▶ _Description of the task_
Can you reproduce the text in every one of the records below, character for character?

--*--

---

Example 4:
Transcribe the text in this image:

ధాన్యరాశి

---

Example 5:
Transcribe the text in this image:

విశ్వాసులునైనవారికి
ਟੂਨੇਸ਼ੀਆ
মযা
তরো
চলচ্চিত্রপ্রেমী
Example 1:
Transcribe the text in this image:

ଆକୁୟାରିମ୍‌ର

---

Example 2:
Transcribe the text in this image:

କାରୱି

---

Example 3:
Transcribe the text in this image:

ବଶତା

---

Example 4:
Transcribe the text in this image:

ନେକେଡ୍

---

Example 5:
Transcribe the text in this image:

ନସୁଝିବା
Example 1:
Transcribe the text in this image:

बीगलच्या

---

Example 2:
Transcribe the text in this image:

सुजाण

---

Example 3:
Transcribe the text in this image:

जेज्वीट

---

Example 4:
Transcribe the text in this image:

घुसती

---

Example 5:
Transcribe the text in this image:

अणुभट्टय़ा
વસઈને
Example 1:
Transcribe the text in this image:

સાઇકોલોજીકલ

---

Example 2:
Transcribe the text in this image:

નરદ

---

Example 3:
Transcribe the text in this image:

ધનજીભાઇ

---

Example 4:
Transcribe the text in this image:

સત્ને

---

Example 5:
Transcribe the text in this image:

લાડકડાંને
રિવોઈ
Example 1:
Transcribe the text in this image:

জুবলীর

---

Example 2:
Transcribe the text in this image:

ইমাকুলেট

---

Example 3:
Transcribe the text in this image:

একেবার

--*--

▶ _Complete response_
---

Example 4:
Transcribe the text in this image:

ధాన్యరాశి

---

Example 5:
Transcribe the text in this image:

విశ్వాసులునైనవారికి
ਟੂਨੇਸ਼ੀਆ
মযা
তরো
চলচ্চিত্রপ্রেমী
Example 1:
Transcribe the text in this image:

ଆକୁୟାରିମ୍‌ର

---

Example 2:
Transcribe the text in this image:

କାରୱି

---

Example 3:
Transcribe the text in this image:

ବଶତା

---

Example 4:
Transcribe the text in this image:

ନେକେଡ୍

---

Example 5:
Transcribe the text in this image:

ନସୁଝିବା
Example 1:
Transcribe the text in this image:

बीगलच्या

---

Example 2:
Transcribe the text in this image:

सुजाण

---

Example 3:
Transcribe the text in this image:

जेज्वीट

---

Example 4:
Transcribe the text in this image:

घुसती

---

Example 5:
Transcribe the text in this image:

अणुभट्टय़ा
વસઈને
Example 1:
Transcribe the text in this image:

સાઇકોલોજીકલ

---

Example 2:
Transcribe the text in this image:

નરદ

---

Example 3:
Transcribe the text in this image:

ધનજીભાઇ

---

Example 4:
Transcribe the text in this image:

સત્ને

---

Example 5:
Transcribe the text in this image:

લાડકડાંને
રિવોઈ
Example 1:
Transcribe the text in this image:

জুবলীর

---

Example 2:
Transcribe the text in this image:

ইমাকুলেট

---

Example 3:
Transcribe the text in this image:

একেবার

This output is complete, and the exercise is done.